IS GOD ENOUGH?
Thank You, Father, that You are enough for me.
Read Job 1:1–22
1 In the land of Uz there lived a man whose name was Job. This man was blameless and upright; he feared God and shunned evil. 2 He had seven sons and three daughters, 3 and he owned seven thousand sheep, three thousand camels, five hundred yoke of oxen and five hundred donkeys, and had a large number of servants. He was the greatest man among all the people of the East.
4 His sons used to hold feasts in their homes on their birthdays, and they would invite their three sisters to eat and drink with them. 5 When a period of feasting had run its course, Job would make arrangements for them to be purified. Early in the morning he would sacrifice a burnt offering for each of them, thinking, “Perhaps my children have sinned and cursed God in their hearts.” This was Job’s regular custom.
6 One day the angels came to present themselves before the Lord, and Satan also came with them. 7 The Lord said to Satan, “Where have you come from?”
Satan answered the Lord, “From roaming throughout the earth, going back and forth on it.”
8 Then the Lord said to Satan, “Have you considered my servant Job? There is no one on earth like him; he is blameless and upright, a man who fears God and shuns evil.”
9 “Does Job fear God for nothing?” Satan replied. 10 “Have you not put a hedge around him and his household and everything he has? You have blessed the work of his hands, so that his flocks and herds are spread throughout the land. 11 But now stretch out your hand and strike everything he has, and he will surely curse you to your face.”
12 The Lord said to Satan, “Very well, then, everything he has is in your power, but on the man himself do not lay a finger.”
Then Satan went out from the presence of the Lord.
13 One day when Job’s sons and daughters were feasting and drinking wine at the oldest brother’s house, 14 a messenger came to Job and said, “The oxen were plowing and the donkeys were grazing nearby, 15 and the Sabeans attacked and made off with them. They put the servants to the sword, and I am the only one who has escaped to tell you!”

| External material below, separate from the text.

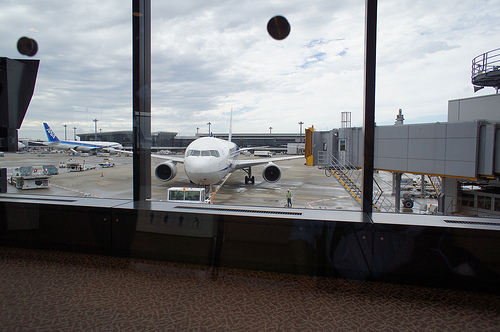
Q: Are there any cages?
A: No, there are no cages.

16 While he was still speaking, another messenger came and said, “The fire of God fell from the heavens and burned up the sheep and the servants, and I am the only one who has escaped to tell you!”

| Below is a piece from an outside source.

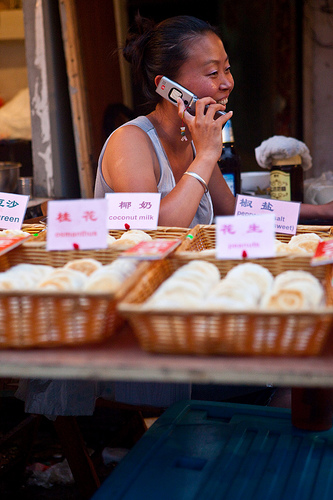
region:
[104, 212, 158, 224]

17 While he was still speaking, another messenger came and said, “The Chaldeans formed three raiding parties and swept down on your camels and made off with them. They put the servants to the sword, and I am the only one who has escaped to tell you!”
18 While he was still speaking, yet another messenger came and said, “Your sons and daughters were feasting and drinking wine at the oldest brother’s house, 19 when suddenly a mighty wind swept in from the desert and struck the four corners of the house. It collapsed on them and they are dead, and I am the only one who has escaped to tell you!”
20 At this, Job got up and tore his robe and shaved his head. Then he fell to the ground in worship 21 and said:
“Naked I came from my mother’s womb,
and naked I will depart.
The Lord gave and the Lord has taken away;
may the name of the Lord be praised.”
22 In all this, Job did not sin by charging God with wrongdoing.
New International Version (NIV)
Holy Bible, New International Version®, NIV® Copyright ©1973, 1978, 1984, 2011 by Biblica, Inc.® Used by permission. All rights reserved worldwide.
ReflectWhy do you love God?
“I’ve looked everywhere,” says the Accuser, “and I cannot find a single human being who truly loves you, God.” “Have you considered my servant Job?” God asks. “There is no one on earth like him; he is blameless and upright, a man who fears God and shuns evil” (8). “Does Job fear God for nothing?” Satan replied (9). The Accuser continues, basically saying, “No one loves you because you are who you are. They only love you for what you give them. Who wouldn’t love a God who gives them money in the bank, a career, loving relationships and robust health? But take those away, and they’ve no reason to stay in a relationship with you. Job will curse you. He’ll reject you.”
This is the central question of the book of Job: is God good and worthy of worship only when he gives us good things? Or is God also good and worthy of worship when he takes them away? Should we stick with God when there seems to be no earthly reason to do so? Or when he even appears to be against us?
The Accuser (Rev. 12:10) wants to put God on trial. If human beings must be bribed, then a relationship with God is not enough; God is not worthy of worship. So God allows attacks on Job’s life that are unexpected, relentless and terrifying. And Job’s response in verses 20 and 21 is just the beginning of a whole book of pain and despair—and trust.
Is your relationship with God based on who he is? Or does it crumple on days when God no longer seems to bless you? Write down several attributes of God. Hold onto them in the hard times.
God, help me to love You and to worship You when everything is good and when everything is not.